Answer the following questions using the article on Owen Michaels.
(a) Against which team did Michaels score his first career goal?
(b) How many goals did he score in the championship game against Boston University?
(c) In what year did his father win the MAC championship?

[READING PASSAGE]
-- Begin --
- Michaels (right, as Western Michigan captain) and Ben Dexheimer (left, as Wisconsin captain) participate in ceremonial puck drop during the 2025 Holiday Face–Off
- Born: May 1, 2002 (age 24) Northville, Michigan, U.S.
- Height: 6 ft 1 in (185 cm)
- Weight: 184 lb (83 kg; 13 st 2 lb)
- Position: Forward
- Shoots: Right
- NHL team: Edmonton Oilers
- NHL draft: Undrafted
- Playing career: 2026–present

= Owen Michaels =

American ice hockey player (born 2002)

Owen Michaels (born May 1, 2002) is an American professional ice hockey player who is a forward for the Edmonton Oilers of the National Hockey League (NHL).

==Playing career==

===College===

Michaels began his college ice hockey career for Western Michigan during the 2023–24 season. During his freshman year, he recorded two goals and five assists in 38 games. He scored his first career goal on November 3, 2023, in a game against Omaha.

During the 2024–25 season, in his sophomore year, he recorded 18 goals and 18 assists in 42 games. During the national semifinal of the 2025 NCAA Division I men's ice hockey tournament against Denver, he scored the game-winning goal in double-overtime to help Western Michigan advance to their first championship game. During the championship game against Boston University, he scored two goals to help Western Michigan win their first national championship in program history. He was subsequently named to the NCAA All-Tournament team and tournament Most Outstanding Player.

===Professional===
On April 2, 2026, Michaels signed a one-year, entry-level contract with the Edmonton Oilers, to begin during the remainder of the 2025–26 NHL season.

==Personal life==
Michaels was born to Dan and Judy Michaels and has two older sisters, Bridget and Maggie. His father played college baseball at Western Michigan and won the 1989 MAC championship.
-- End --
[GIVEN RECORDS]
-- Begin --
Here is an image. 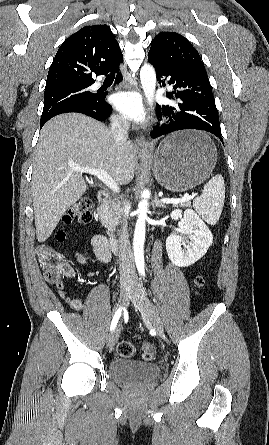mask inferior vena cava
<instances>
[{"label":"inferior vena cava","mask_w":269,"mask_h":445,"mask_svg":"<svg viewBox=\"0 0 269 445\" xmlns=\"http://www.w3.org/2000/svg\"><path fill=\"white\" fill-rule=\"evenodd\" d=\"M128 130L129 122L126 118L120 116L112 120L111 133L114 136L117 144H121L128 140ZM119 264L121 280H137L134 257L131 250L125 221L122 229L119 232Z\"/></svg>","instance_id":"602c4592"}]
</instances>
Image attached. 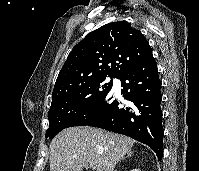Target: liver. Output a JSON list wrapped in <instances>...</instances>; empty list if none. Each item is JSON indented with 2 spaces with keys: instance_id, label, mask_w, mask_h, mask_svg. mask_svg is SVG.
I'll use <instances>...</instances> for the list:
<instances>
[{
  "instance_id": "obj_1",
  "label": "liver",
  "mask_w": 199,
  "mask_h": 171,
  "mask_svg": "<svg viewBox=\"0 0 199 171\" xmlns=\"http://www.w3.org/2000/svg\"><path fill=\"white\" fill-rule=\"evenodd\" d=\"M133 139L102 129L78 126L64 129L50 145V171H113L133 146Z\"/></svg>"
}]
</instances>
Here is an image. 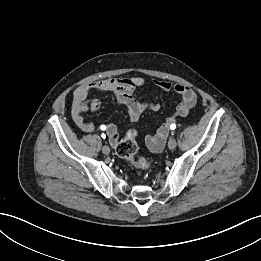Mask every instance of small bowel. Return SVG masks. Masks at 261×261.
I'll return each mask as SVG.
<instances>
[{
    "label": "small bowel",
    "instance_id": "1",
    "mask_svg": "<svg viewBox=\"0 0 261 261\" xmlns=\"http://www.w3.org/2000/svg\"><path fill=\"white\" fill-rule=\"evenodd\" d=\"M146 84L141 77L129 78H108L99 82L89 83L81 87L74 95L73 100V120L76 126L85 133H92L95 129L91 121H86L80 110L83 103L89 102V95L92 92L113 93L117 102L127 108L132 121H137L143 111L149 109L158 111L160 103L158 101L143 102L136 91ZM154 86L164 91H173L180 95L181 102L176 110V117H185L196 103V94L188 86L180 83H170L163 80H154ZM171 120L163 123L154 134L146 136V144L151 151L159 152L164 148ZM106 134L112 146H116L119 141L117 127L114 124L105 125Z\"/></svg>",
    "mask_w": 261,
    "mask_h": 261
}]
</instances>
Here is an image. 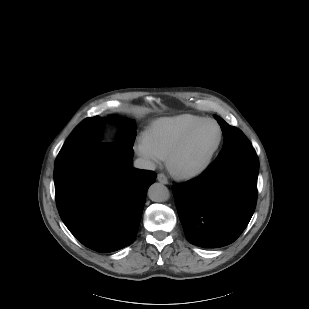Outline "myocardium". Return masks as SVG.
-- End --
[COMPLETED EXERCISE]
(a) Omaha
(b) Two
(c) 1989